Friday, May 2, 2014


Some people may be sitting on a gold mine – literally. I’m acquainted with some once-hard-scrabble ranchers in Arizona whose lands sat atop what would eventually become a gold or copper mine. They live in large houses and drive late-model pickups now. Other people may have stumbled on a rare fossil (a woman in Montana accidentally stumbled onto what turned out to be the most complete T Rex fossil ever found), or a rock that turns out to be a gem in more ways than one. 

Q: I have an aqua marine stone, approx 15 pounds . I would like to know it's value.
- Terry M

A: If you mean "aquamarine", then there are several possibilities:
a. a pale blue or greenish gem variety of beryl,
b. an aquamarine sapphire,
c. an aquamarine topaz, or
d. an aquamarine tourmaline.

15 pounds of any of these would be worth quite a bit, depending on the grade and quality. However, in the US Geological Survey we do highly applied research in geology and geophysics (some field offices work on ecosystems and biology). We have very specific line-item assignments in this agency, assignments set by Congress, and they do not include dealing with gem stones. As a result, we have never hired a gemologist per se as far as I know. 

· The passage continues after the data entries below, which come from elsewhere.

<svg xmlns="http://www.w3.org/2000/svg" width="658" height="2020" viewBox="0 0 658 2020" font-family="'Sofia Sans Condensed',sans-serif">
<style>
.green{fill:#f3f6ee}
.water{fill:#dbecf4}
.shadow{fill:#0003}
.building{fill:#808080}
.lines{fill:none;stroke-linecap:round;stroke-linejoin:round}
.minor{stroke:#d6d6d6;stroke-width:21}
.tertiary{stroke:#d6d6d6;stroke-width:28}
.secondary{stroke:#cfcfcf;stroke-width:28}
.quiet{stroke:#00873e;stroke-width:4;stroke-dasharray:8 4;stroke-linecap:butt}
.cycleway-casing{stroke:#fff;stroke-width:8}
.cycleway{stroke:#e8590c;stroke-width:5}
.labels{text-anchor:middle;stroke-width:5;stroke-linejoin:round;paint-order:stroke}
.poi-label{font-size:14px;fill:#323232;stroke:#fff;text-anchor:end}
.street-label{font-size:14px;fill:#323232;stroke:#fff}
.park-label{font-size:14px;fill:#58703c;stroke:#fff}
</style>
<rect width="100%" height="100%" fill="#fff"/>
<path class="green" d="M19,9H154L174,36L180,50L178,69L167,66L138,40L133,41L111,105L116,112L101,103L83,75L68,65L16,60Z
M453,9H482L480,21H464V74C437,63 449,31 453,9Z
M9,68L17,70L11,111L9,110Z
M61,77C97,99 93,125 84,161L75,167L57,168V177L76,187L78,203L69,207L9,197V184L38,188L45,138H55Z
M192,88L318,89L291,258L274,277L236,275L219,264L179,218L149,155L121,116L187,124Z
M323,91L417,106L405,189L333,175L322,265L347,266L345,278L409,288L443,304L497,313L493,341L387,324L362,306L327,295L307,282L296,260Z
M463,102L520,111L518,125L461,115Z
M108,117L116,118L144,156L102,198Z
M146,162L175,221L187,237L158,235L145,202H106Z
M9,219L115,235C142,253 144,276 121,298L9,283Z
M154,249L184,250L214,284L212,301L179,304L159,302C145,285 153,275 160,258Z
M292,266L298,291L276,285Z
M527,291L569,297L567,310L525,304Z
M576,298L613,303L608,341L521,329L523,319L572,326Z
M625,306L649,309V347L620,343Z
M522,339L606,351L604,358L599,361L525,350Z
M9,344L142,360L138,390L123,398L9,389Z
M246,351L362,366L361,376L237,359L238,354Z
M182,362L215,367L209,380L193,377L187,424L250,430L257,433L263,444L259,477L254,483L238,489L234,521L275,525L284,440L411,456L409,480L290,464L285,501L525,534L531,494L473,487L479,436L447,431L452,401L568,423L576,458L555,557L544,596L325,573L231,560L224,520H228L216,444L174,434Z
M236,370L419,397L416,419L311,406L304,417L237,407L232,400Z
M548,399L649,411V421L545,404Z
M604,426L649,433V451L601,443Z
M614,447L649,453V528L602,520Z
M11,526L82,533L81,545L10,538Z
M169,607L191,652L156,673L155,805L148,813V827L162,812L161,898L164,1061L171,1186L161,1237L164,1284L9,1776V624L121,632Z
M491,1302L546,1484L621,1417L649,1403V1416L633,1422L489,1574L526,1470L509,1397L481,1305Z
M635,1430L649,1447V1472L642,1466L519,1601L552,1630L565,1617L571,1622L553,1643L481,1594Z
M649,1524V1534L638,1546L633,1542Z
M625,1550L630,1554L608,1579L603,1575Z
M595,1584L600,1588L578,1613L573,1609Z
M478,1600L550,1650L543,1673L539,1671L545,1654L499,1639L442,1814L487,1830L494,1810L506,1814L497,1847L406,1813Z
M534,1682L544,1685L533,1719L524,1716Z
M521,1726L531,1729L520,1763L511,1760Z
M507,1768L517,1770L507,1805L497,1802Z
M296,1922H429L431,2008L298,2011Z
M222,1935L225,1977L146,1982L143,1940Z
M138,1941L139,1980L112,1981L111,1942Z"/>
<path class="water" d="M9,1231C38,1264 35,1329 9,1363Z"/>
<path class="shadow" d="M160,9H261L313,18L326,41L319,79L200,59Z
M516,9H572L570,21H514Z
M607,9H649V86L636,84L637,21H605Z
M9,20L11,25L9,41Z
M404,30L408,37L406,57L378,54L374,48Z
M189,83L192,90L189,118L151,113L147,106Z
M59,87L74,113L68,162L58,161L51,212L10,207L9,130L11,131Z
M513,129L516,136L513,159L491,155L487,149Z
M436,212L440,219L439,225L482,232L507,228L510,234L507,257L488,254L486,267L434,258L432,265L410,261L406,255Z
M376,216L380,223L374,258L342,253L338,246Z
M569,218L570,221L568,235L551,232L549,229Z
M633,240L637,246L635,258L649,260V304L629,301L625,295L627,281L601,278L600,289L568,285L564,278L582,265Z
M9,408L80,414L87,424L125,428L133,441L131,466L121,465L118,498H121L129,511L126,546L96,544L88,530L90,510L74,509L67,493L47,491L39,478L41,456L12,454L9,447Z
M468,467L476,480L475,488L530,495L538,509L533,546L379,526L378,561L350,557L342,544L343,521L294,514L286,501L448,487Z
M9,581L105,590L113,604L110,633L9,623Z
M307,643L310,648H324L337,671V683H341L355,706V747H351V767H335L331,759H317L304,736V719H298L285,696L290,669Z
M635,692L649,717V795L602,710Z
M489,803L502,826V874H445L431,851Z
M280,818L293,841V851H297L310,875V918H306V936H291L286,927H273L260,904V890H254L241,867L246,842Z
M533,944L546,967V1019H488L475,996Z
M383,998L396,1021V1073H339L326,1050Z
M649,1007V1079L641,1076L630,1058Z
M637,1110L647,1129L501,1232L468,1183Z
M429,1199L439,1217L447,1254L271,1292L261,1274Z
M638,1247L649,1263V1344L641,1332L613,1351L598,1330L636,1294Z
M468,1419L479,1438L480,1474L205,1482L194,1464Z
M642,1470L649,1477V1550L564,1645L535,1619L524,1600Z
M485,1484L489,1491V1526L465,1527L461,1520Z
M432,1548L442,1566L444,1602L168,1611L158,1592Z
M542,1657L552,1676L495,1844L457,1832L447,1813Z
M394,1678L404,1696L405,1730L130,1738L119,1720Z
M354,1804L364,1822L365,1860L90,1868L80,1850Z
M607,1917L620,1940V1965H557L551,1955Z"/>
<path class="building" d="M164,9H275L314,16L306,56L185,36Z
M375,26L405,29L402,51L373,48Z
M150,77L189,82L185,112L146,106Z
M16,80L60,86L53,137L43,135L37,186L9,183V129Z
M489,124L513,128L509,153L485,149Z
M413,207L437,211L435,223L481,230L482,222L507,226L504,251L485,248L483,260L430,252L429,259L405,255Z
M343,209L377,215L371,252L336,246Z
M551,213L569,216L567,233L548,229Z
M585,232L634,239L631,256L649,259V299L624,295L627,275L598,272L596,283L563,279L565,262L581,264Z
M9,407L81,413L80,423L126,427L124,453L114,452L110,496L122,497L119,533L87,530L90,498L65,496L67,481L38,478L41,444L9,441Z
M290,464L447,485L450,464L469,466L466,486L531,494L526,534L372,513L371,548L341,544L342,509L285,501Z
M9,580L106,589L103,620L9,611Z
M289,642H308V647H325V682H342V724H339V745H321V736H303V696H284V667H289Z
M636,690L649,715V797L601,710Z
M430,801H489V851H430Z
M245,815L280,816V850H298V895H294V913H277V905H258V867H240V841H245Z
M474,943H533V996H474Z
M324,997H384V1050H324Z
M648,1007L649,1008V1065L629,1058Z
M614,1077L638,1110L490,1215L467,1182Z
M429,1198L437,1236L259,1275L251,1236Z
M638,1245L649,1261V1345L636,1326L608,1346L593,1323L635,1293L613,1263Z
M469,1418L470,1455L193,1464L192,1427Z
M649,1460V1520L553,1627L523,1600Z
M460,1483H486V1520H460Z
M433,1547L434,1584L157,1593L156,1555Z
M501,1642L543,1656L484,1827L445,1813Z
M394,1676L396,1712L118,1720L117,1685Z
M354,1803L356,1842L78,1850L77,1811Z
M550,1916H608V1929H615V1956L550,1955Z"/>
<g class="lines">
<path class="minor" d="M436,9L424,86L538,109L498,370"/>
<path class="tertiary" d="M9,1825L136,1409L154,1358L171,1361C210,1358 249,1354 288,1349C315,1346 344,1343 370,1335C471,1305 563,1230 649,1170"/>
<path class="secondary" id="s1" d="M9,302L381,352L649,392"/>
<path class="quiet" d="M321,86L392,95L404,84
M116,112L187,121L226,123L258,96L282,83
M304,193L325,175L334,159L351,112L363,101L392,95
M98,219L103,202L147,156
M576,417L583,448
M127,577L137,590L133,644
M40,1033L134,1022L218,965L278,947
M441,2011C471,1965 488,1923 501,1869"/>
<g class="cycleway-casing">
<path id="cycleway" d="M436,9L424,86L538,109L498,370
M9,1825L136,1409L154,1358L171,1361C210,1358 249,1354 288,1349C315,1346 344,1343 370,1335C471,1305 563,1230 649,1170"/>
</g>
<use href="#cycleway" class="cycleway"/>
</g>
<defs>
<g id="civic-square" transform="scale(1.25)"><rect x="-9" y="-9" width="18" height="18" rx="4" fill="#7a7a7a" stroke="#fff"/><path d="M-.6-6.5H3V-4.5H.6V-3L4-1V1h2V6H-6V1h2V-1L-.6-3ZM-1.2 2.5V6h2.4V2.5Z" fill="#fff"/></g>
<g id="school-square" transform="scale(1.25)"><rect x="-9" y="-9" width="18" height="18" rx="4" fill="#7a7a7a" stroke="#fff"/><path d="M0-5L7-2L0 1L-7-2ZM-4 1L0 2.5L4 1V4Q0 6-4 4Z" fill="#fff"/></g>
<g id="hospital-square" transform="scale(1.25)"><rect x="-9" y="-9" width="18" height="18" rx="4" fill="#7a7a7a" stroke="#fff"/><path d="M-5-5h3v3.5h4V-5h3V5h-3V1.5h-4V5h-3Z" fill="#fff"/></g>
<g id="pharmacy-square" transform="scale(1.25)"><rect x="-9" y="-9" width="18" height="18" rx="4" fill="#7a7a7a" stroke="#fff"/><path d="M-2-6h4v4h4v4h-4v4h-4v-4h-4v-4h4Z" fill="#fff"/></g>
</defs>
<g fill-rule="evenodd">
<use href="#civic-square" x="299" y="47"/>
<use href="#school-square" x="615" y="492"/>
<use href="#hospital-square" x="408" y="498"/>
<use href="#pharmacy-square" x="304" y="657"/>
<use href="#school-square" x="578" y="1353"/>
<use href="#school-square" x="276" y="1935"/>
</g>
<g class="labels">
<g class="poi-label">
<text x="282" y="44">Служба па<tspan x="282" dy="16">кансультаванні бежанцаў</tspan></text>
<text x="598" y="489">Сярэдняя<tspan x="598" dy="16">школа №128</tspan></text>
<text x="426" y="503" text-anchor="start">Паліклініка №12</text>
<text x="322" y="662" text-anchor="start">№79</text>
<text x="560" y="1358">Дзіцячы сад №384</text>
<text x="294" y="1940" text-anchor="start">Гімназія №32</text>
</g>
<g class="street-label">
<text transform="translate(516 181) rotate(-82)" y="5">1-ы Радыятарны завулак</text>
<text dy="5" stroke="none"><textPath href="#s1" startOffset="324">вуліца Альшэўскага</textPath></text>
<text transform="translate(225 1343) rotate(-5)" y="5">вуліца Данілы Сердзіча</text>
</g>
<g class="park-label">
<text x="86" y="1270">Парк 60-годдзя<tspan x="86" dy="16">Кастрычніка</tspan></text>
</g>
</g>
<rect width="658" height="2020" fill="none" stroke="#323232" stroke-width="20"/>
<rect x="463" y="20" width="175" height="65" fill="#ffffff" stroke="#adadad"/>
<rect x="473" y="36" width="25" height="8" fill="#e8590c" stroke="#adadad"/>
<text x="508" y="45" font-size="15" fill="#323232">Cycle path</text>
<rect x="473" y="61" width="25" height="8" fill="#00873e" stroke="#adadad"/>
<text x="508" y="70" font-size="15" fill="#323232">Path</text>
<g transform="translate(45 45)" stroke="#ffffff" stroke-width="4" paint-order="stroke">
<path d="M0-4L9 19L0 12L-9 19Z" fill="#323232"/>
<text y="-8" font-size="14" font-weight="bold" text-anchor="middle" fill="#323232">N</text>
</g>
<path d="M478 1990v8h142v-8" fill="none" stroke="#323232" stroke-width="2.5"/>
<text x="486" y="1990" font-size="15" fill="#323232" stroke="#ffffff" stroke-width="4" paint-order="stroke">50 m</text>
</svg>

I wish I could provide more help, because this is fascinating to me. In Bangkok, Thailand, there is a Wat (temple) that houses something called the "Emerald Buddha" that is apparently a carved statue of rough-grade emerald. In several senses of the word, this is a priceless artifact. Your stone would not be on par with this (it's not carved or sculpted I assume), but it is still worth something - if only as a source of material that gemologists can cut/extract high-quality raw gems from.